The City Council must adopt the budget by the end of the current fiscal year on June 30, so the bottom line may look different by then. The mayor’s bargaining chips in negotiating with City Council include the 1,000 new police officers Police Commissioner Bill Bratton has asked for, as well as funding for libraries.

De Blasio touted a $300 million increase in city funding to libraries, but that also included about $10 million in cuts from the three main New York Public Library branches’ operating budgets. The operating budget for city libraries would be $65 million lower than it was in 2008.

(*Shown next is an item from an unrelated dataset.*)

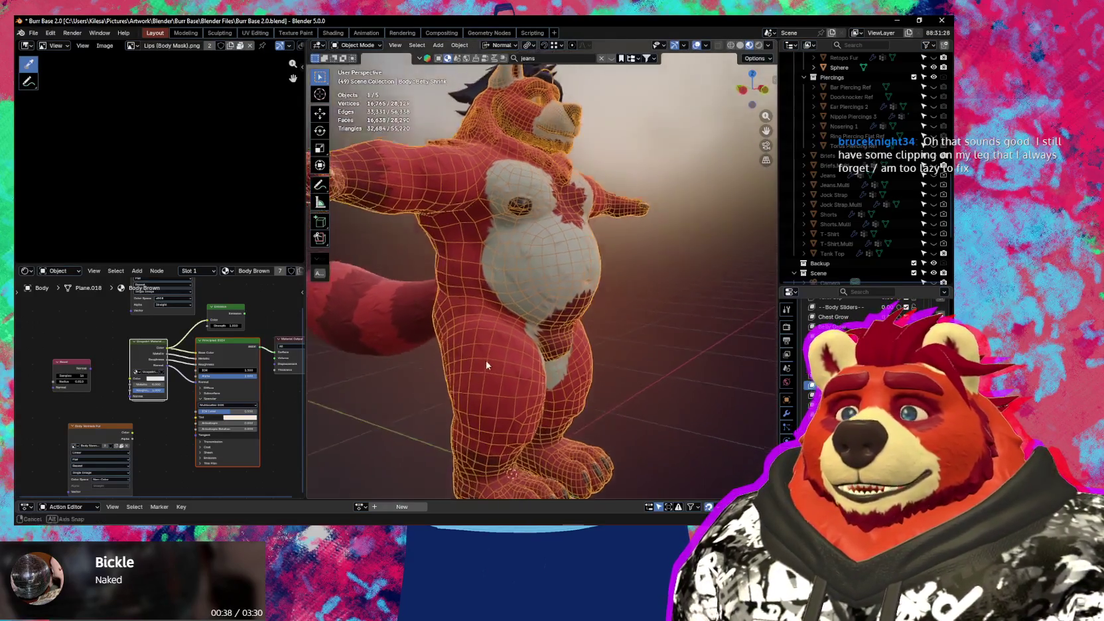
{"action": "middle_click_drag", "start_coordinate": [461, 382], "coordinate": [498, 362]}
{"action": "scroll", "coordinate": [498, 361], "scroll_direction": "up", "scroll_amount": 3}
{"action": "key", "text": "n"}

“We appreciate Mayor de Blasio’s much needed investment in upgrading library facilities, and that libraries are included in the city’s 10-year capital plan for the first time,” Queens Library Interim President and CEO Bridget Quinn-Carey said in a statement. “Our annual operating budget, however, is what funds hours of service, staff, collections and public access to technology … We need a complete $65 million restoration of our operating budget, to give Queens residents access to their local library on the weekends, a critical time for working families, as well to provide additional programs and books.”

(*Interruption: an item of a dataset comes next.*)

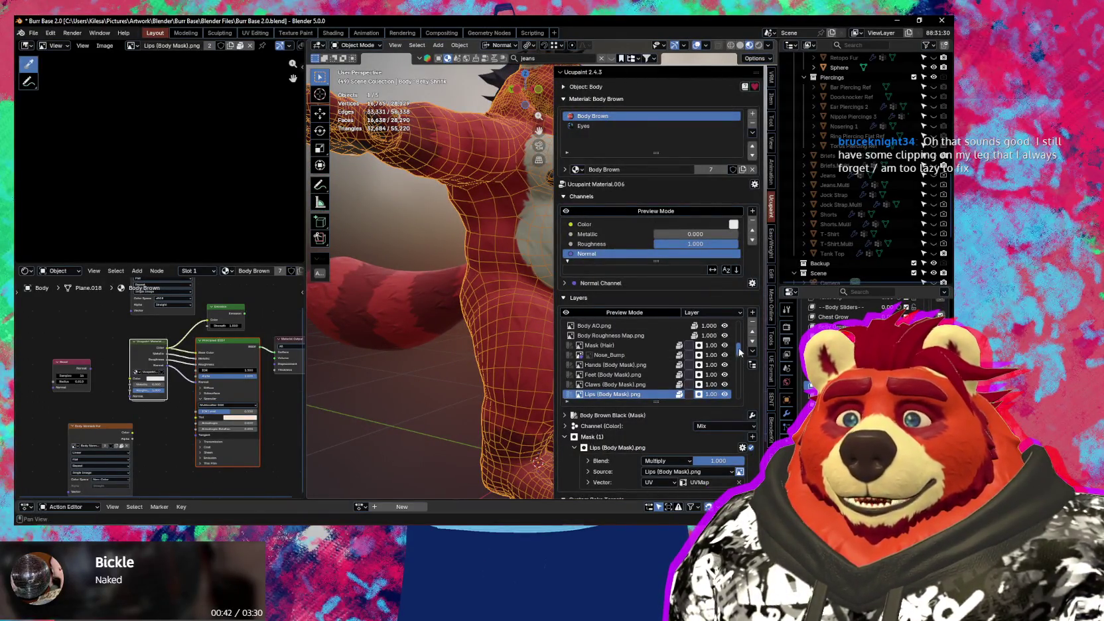
{"action": "left_click_drag", "start_coordinate": [739, 352], "coordinate": [744, 339]}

Aside from cops and libraries, the executive budget includes extra funding for the Mayor’s Renewal Schools Program, funding for homeless prevention and shelter improvements, as well as $36.4 million for the Department of Correction and a 14-point anti-violence plan for Rikers Island.

In addition to funding for the flood-mitigation plan, there are other significant advantages for Queens laid out in the proposed budget.

The city is also planning to return 40 percent of the proposed rental payment for the water system to the Department of Environmental Protection. The capital strategy plans to return $81 million to the system in the next fiscal year alone. This will mean a reduction in the proposed water rate increase.

The city water board voted on a proposed 3.24 percent water rate increase last month, which had several Queens Council members frustrated. But because the DEP rents the water system from the city and bases the water rate on the price of rent, the new rate increase will be lowered to 2.97 percent as the city returns its rental payment.

The Mayor’s capital plan is also setting aside a $657 million increase to the Metropolitan Transportation Authority for its Five-Year Capital Program, the major investments of which include no developments in Queens. But $12.6 billion is being set aside to grow transportation infrastructure, including $7.8 billion to restore and rehabilitate bridges.

About $13.5 billion of the spending plan is being allocated for the city Department of Education’s Five-Year Capital Plan, including a $3.3 billion investment to ramp up capacity at 57 city school buildings. The plan also plans to renovate and repair almost 50 schools in Queens between this year and 2019.